Iterate through the `minimum_desired_reward_array` and compute the minimum risk required to achieve the specified reward level, in the presence of a risk-free asset, using a `for-loop`. In particular, for each pass through the loop, we:
* Update the `problem_risk_free` variable with the minimum desired reward
* We then pass the updated `problem_risk_free` object to the `solve(...)` method (which initializes and solves the optimization problem). The solution returned from the `solve(...)` method is stored in the `solution_risk_free` dictionary. 
* We check the `status` of the solution. If the `status` indicates an optimal solution was found, we store the solution in the `capital_allocation_line` dictionary.

In [19]:
capital_allocation_line = Dict{Float64,Float64}();
for i ∈ eachindex(minimum_desired_reward_array)
     # Fill me in, see description
end

### Estimate the risk and reward for the tangent portfolio
Plot the efficient frontier and the capital allocation line on the $\sigma$ (risk) versus $\mathbb{E}(r)$ (reward) plane. Estimate the return and risk of the tangent portfolio from the graph:  

In [20]:
# uncomment the block below and execute. If all is working, you should see the efficient frontier and the capital allocation line

# # plot the efficient frontier 
# plot(efficient_frontier, lw=4, xlabel="Risk sqrt(variance)", 
#     ylabel="Reward (log return)", fontsize=18, label="", c=:gray69, 
#     xlim=(0.0, 1.1*maximum(efficient_frontier).first))
# scatter!(efficient_frontier, label="Estimated solution", c=:black)

# # plot the capital allocation line
# plot!(capital_allocation_line, lw=4, xlabel="Risk sqrt(variance)", 
#     ylabel="Reward (annualized log growth)", fontsize=18, c=:red, 
#     xlim=(0.0, 1.1*maximum(capital_allocation_line).first), label="Capital Allocation Line (CAL)")
# scatter!(capital_allocation_line, label="", msc=:red, mc=:white)

## Task 4: Compute your operating point on the CAL
Now that we have the values for the tangent portfolio, we can estimate where we lie on the capital allocation line that considers our risk aversion, i.e., how we feel about taking risks. First, specify your risk aversion parameter `A`:
* Large values of `A` imply the decision maker is risk-averse
* Small values of `A` suggest the decision maker is less concerned with risk

In [21]:
A = 1.0; # update this with the value we estimated for you from lecture 

Next, set the values of the tangent portfolio and resolve the problem. In particular, update the `R` field of the `problem_risk_free` model with the value of the return for the tangent portfolio that you estimated from the graph, and then solve the optimization problem again using the `solve(...)` function passing in the updated risk-free model. Store the tangent portfolio solution in the `solution_tangent_portfolio` variable:

In [22]:
# fill me in, see description

Finally, compute you optimal $\hat{\theta}$ value using the analytical solution of the utility maximization problem and your `A`

In [23]:
θ̂ = nothing; # replace this with your calculation

### What does your $\hat{\theta}$ mean?

In [24]:
# Describe your interpretation of your position ion the capital allocation line.

## Disclaimer and Risks

__This content is offered solely for training and informational purposes__. No offer or solicitation to buy or sell securities or derivative products or any investment or trading advice or strategy is made, given, or endorsed by the teaching team.

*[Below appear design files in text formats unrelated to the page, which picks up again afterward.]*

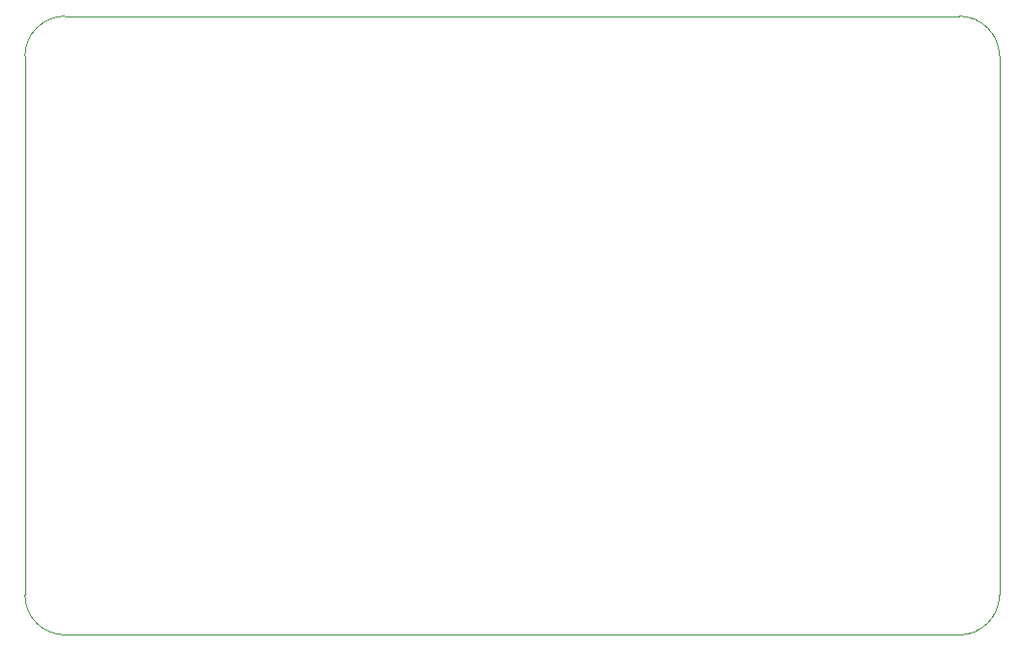
<source format=gbr>
%TF.GenerationSoftware,KiCad,Pcbnew,7.0.10*%
%TF.CreationDate,2024-02-02T00:24:17+07:00*%
%TF.ProjectId,PICO_ADC_Test,5049434f-5f41-4444-935f-546573742e6b,R0.1*%
%TF.SameCoordinates,PX72ade90PY75c75e0*%
%TF.FileFunction,Profile,NP*%
%FSLAX46Y46*%
G04 Gerber Fmt 4.6, Leading zero omitted, Abs format (unit mm)*
G04 Created by KiCad (PCBNEW 7.0.10) date 2024-02-02 00:24:17*
%MOMM*%
%LPD*%
G01*
G04 APERTURE LIST*
%TA.AperFunction,Profile*%
%ADD10C,0.100000*%
%TD*%
G04 APERTURE END LIST*
D10*
X3500000Y54000000D02*
G75*
G03*
X0Y50500000I0J-3500000D01*
G01*
X0Y3500000D02*
X0Y50500000D01*
X85000000Y50500000D02*
X85000000Y3500000D01*
X3500000Y54000000D02*
X81500000Y54000000D01*
X85000000Y50500000D02*
G75*
G03*
X81500000Y54000000I-3500000J0D01*
G01*
X0Y3500000D02*
G75*
G03*
X3500000Y0I3500000J0D01*
G01*
X81500000Y0D02*
X3500000Y0D01*
X81500000Y0D02*
G75*
G03*
X85000000Y3500000I0J3500000D01*
G01*
M02*

</source>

__Trading involves risk__. Carefully review your financial situation before investing in securities, futures contracts, options, or commodity interests. Past performance, whether actual or indicated by historical tests of strategies, is no guarantee of future performance or success. Trading is generally inappropriate for someone with limited resources, investment or trading experience, or a low-risk tolerance. Only risk capital that is not required for living expenses.

__You are fully responsible for any investment or trading decisions you make__. Such decisions should be based solely on evaluating your financial circumstances, investment or trading objectives, risk tolerance, and liquidity needs.